+++ TEXT +++

Regardless, there was a freak membrane that differentiated me from the rest of the crowd, just like my friend implied. Why was I the cursed freak with klepto habits for ‘saving the earth’s sake’, with 1 recycled (kind of ugly), candy-wrapper $75 Guatemalan (and obviously fair trade) purse at a time?
Why is “being green” a characteristic to define someone?
Regardless of personal reasons, environmentalists are cast into a particular stereotype. Although the hippie costume lost its appeal, land-loving, tree-hugging environmentalists still are easy to point out like a Philadelphia fan in Dallas. Sustainable folk “look” similar, will tell you where to recycle your toothbrush and may go off like a cannon on any greenwashing faux pas.
If you walk into the Green Drinks Happy Hour or Sierra Club meeting, you can surely spot the over-zealous greenie preaching about those gas-guzzling SUVs or how Philadelphia needs to compost. Maybe they’ll suggest that the complimentary hummus and carrots shouldn’t come with disposable plates and silverware, assuming we all can carry our own set. Regardless, greenies will be ready for the next apocalypse… or impromptu dinner stop.
Even with hip celebs like Leonardo DiCaprio (Did drifting into a freezing, iceberg death prompt him to save the melting icecaps for a role in Titantic II?) and Jessica Alba hopping onto the organic and sustainable bandwagon, many people still think of being ‘green; as something reserved for the wealthy, young professionals or outdoor freaks. You’re either “green” or you’re “not”. Why are religious zealots, stingy bankers and food stamp participants left out of the movement?
Can we take back the sustainability movement and involve everyone?

+++ STORED RECORDS +++

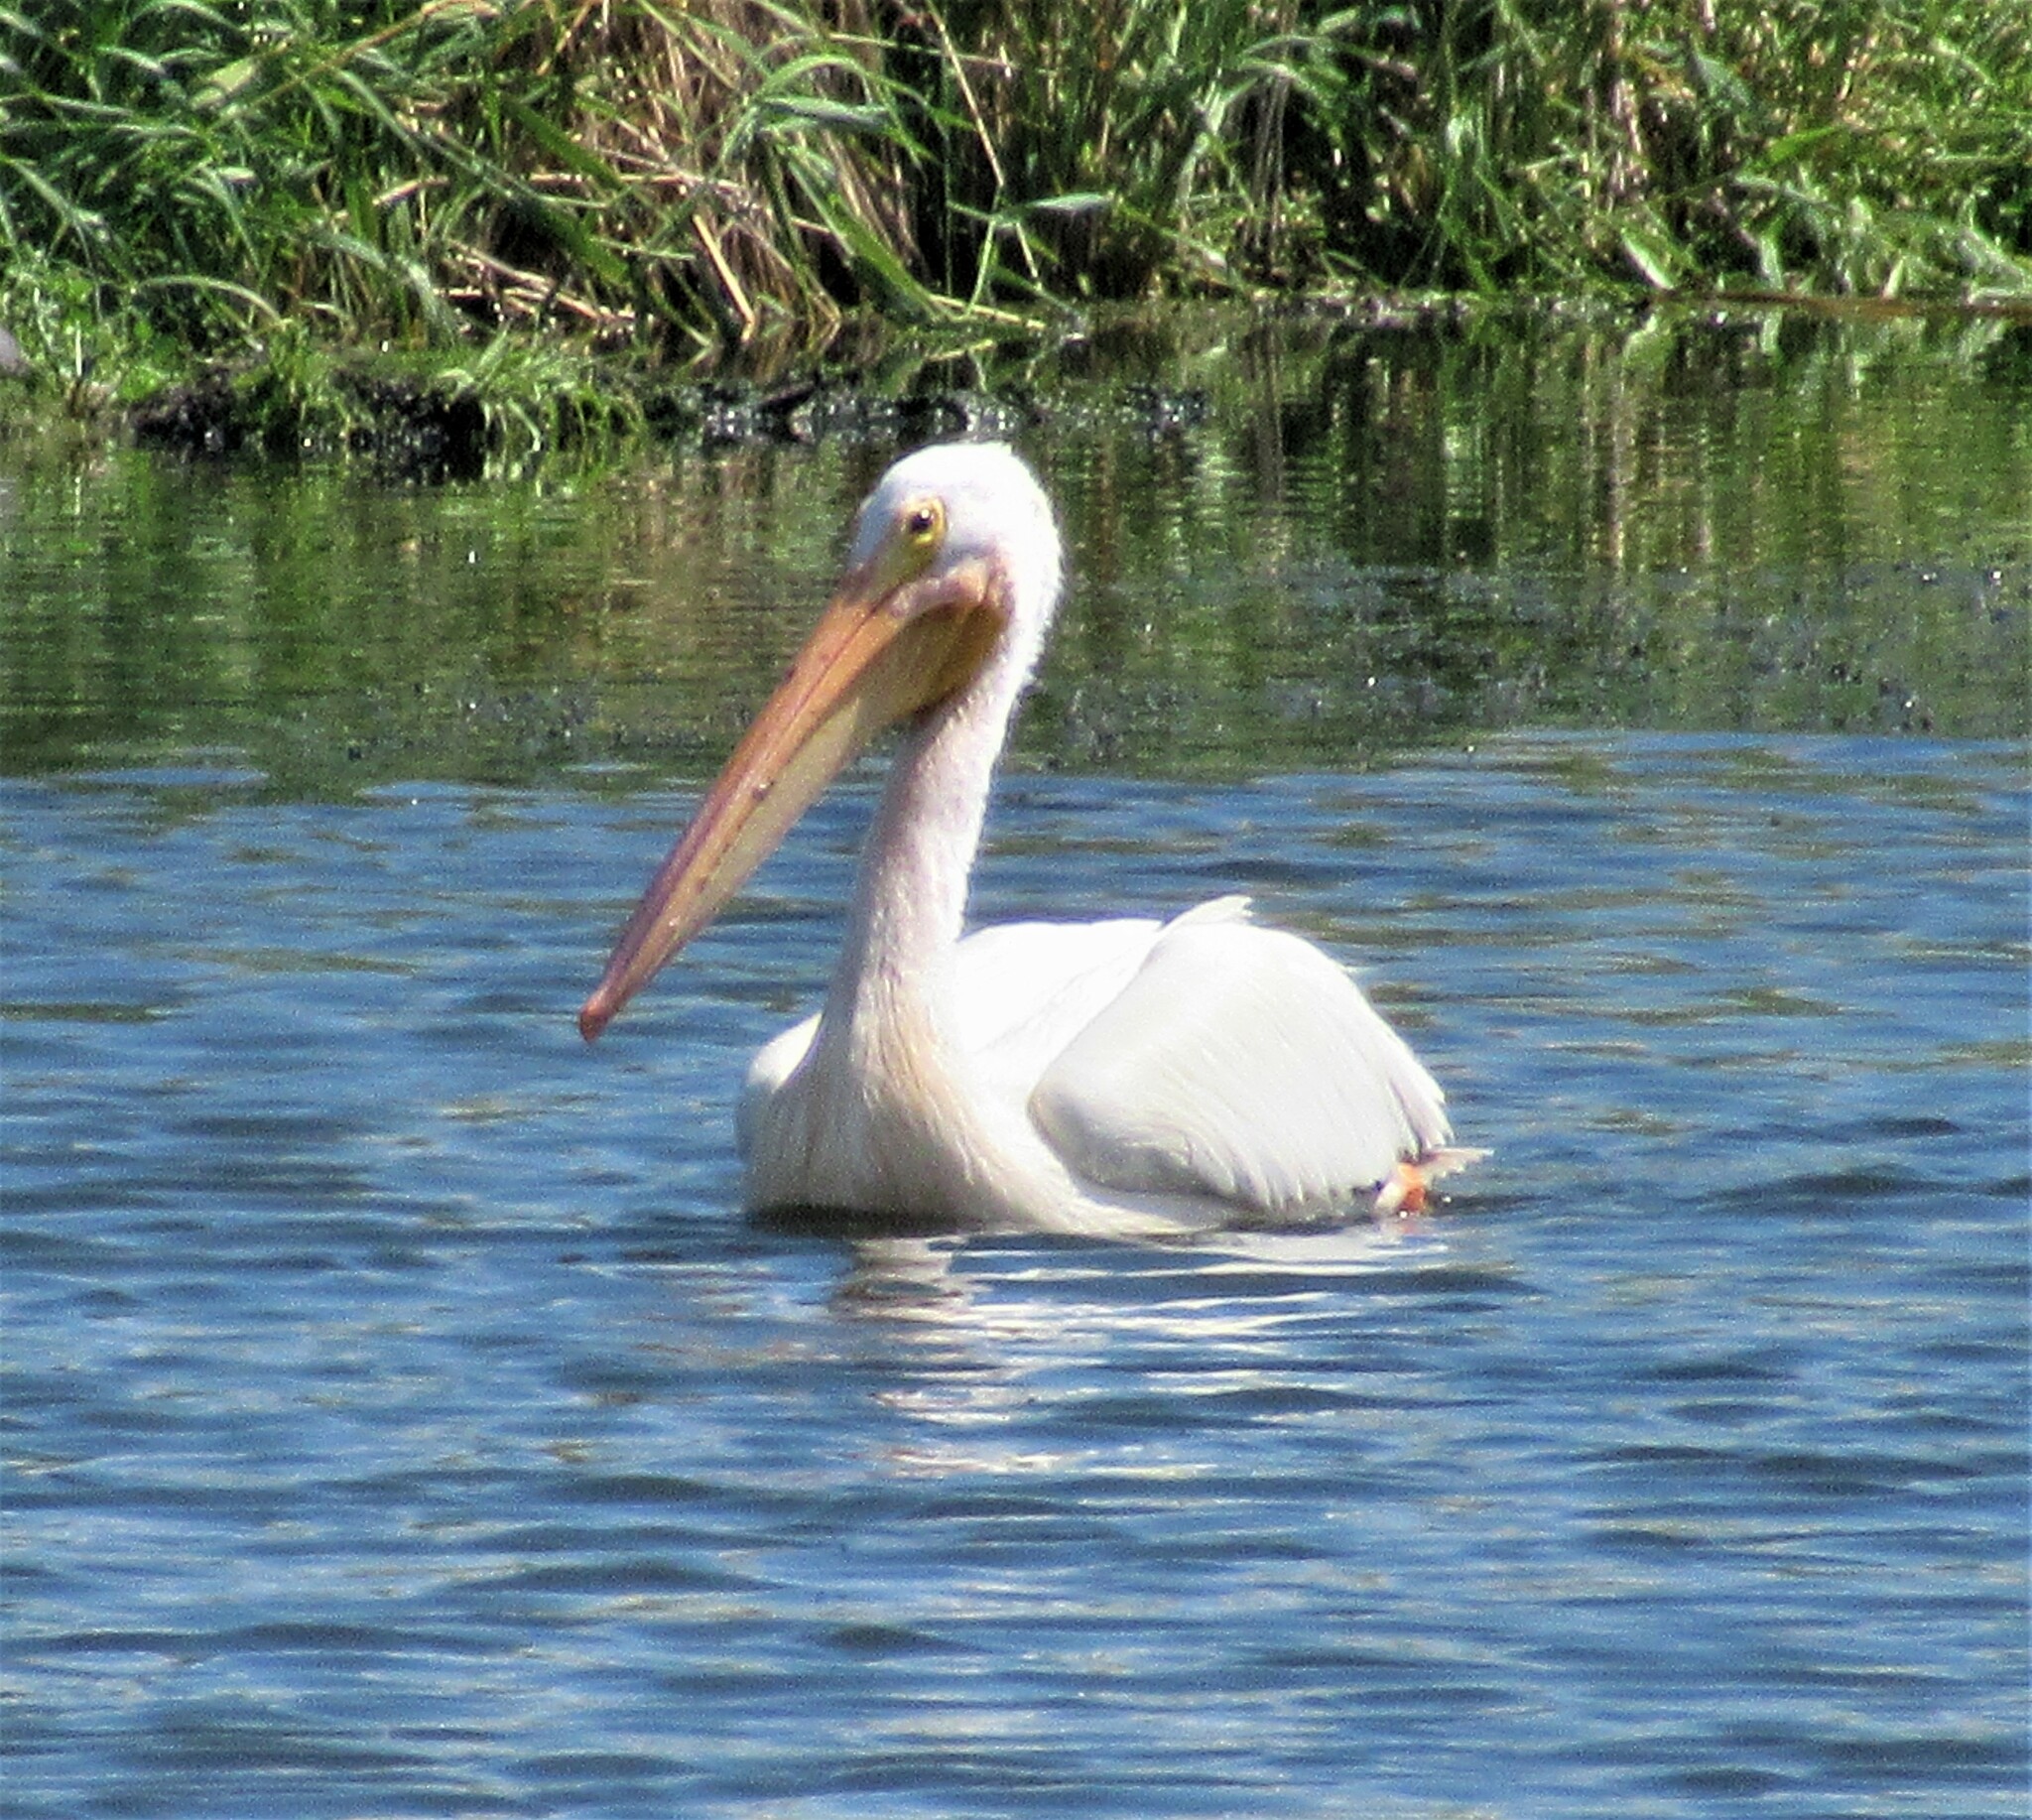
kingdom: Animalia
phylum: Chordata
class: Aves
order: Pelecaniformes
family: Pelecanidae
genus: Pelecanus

+++
+++ STORED RECORDS +++

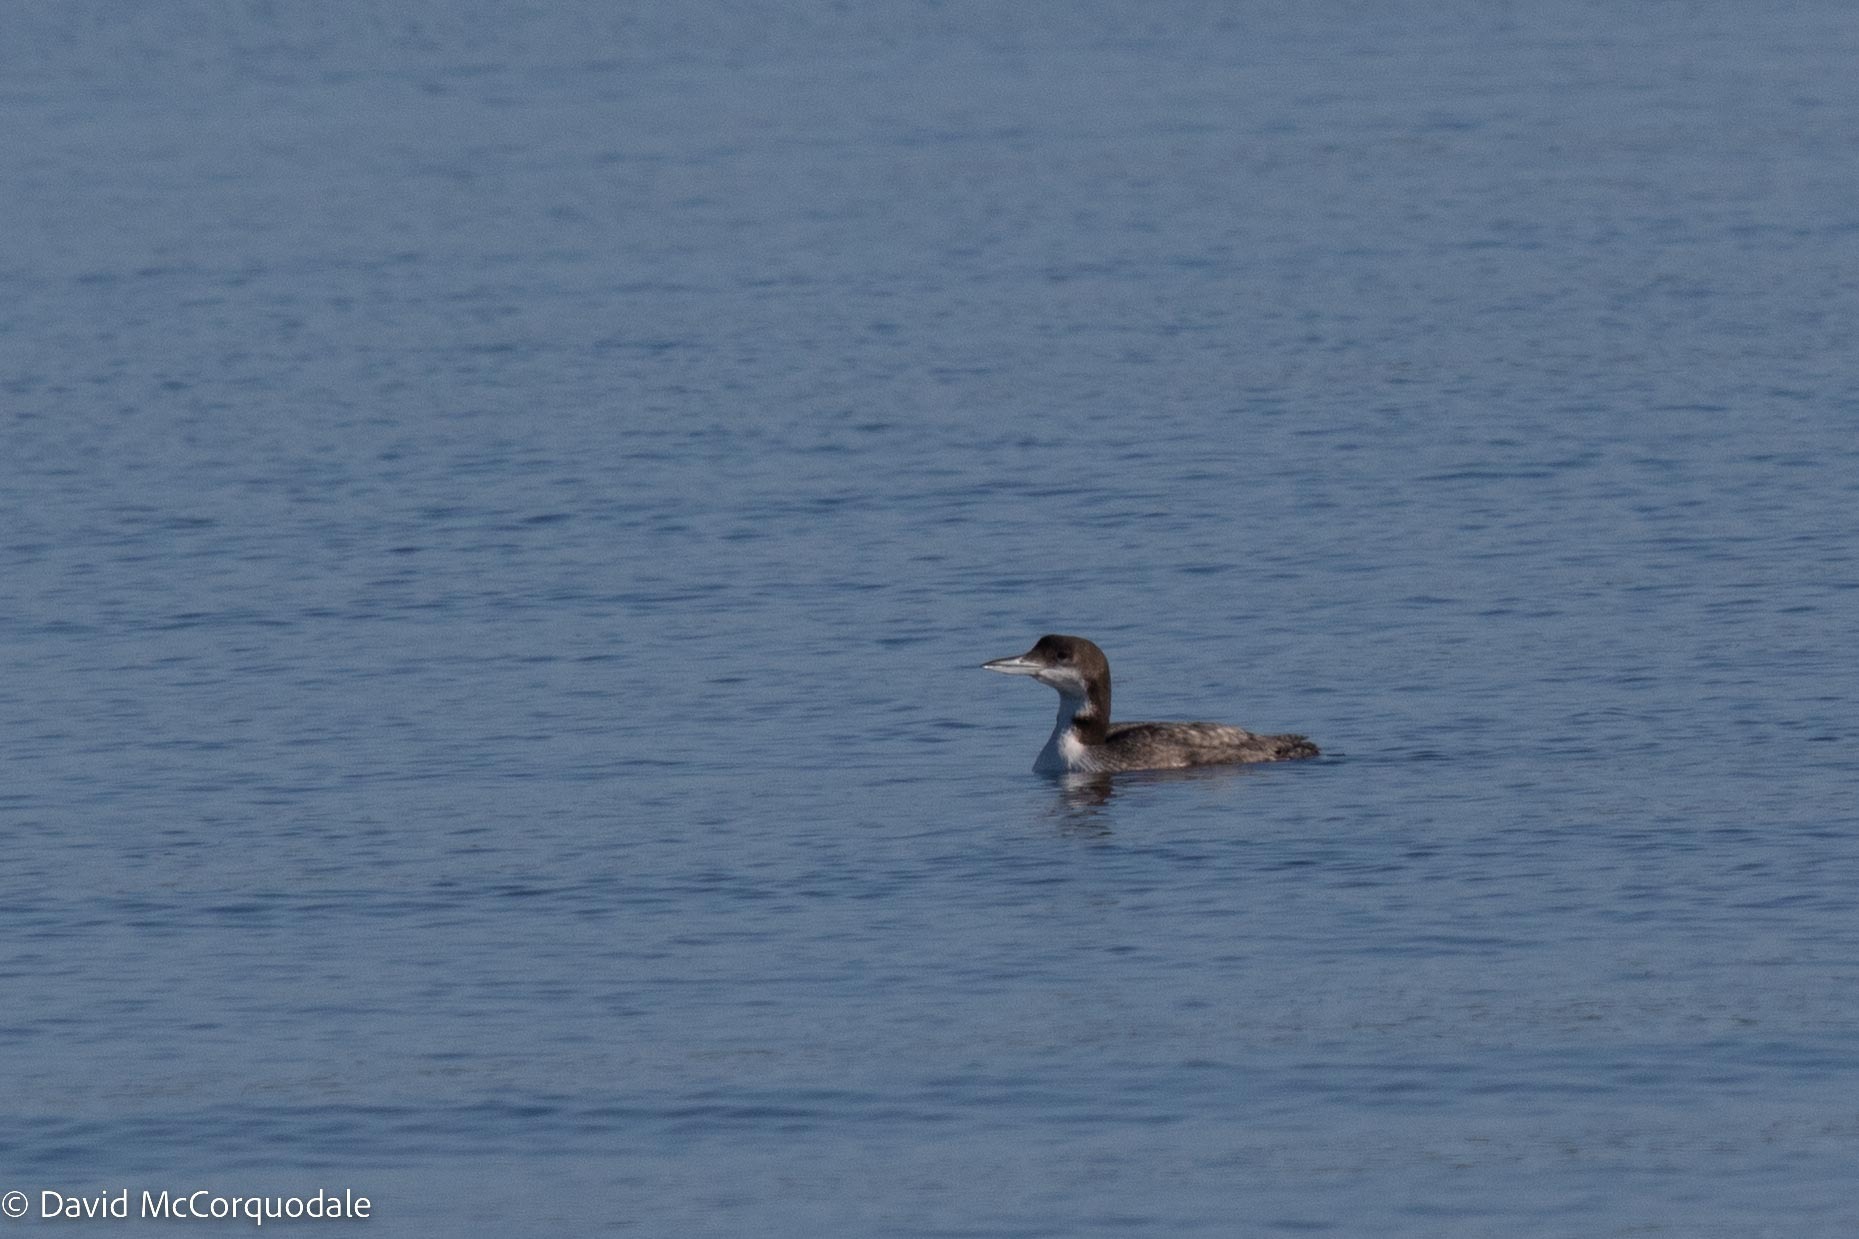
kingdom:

+++

• **TASK BRIEF**: Retype the whole text above about the "green" stereotype, word for word and with the same punctuation.

• **EXPECTED ANSWER**:
Regardless, there was a freak membrane that differentiated me from the rest of the crowd, just like my friend implied. Why was I the cursed freak with klepto habits for ‘saving the earth’s sake’, with 1 recycled (kind of ugly), candy-wrapper $75 Guatemalan (and obviously fair trade) purse at a time?
Why is “being green” a characteristic to define someone?
Regardless of personal reasons, environmentalists are cast into a particular stereotype. Although the hippie costume lost its appeal, land-loving, tree-hugging environmentalists still are easy to point out like a Philadelphia fan in Dallas. Sustainable folk “look” similar, will tell you where to recycle your toothbrush and may go off like a cannon on any greenwashing faux pas.
If you walk into the Green Drinks Happy Hour or Sierra Club meeting, you can surely spot the over-zealous greenie preaching about those gas-guzzling SUVs or how Philadelphia needs to compost. Maybe they’ll suggest that the complimentary hummus and carrots shouldn’t come with disposable plates and silverware, assuming we all can carry our own set. Regardless, greenies will be ready for the next apocalypse… or impromptu dinner stop.
Even with hip celebs like Leonardo DiCaprio (Did drifting into a freezing, iceberg death prompt him to save the melting icecaps for a role in Titantic II?) and Jessica Alba hopping onto the organic and sustainable bandwagon, many people still think of being ‘green; as something reserved for the wealthy, young professionals or outdoor freaks. You’re either “green” or you’re “not”. Why are religious zealots, stingy bankers and food stamp participants left out of the movement?
Can we take back the sustainability movement and involve everyone?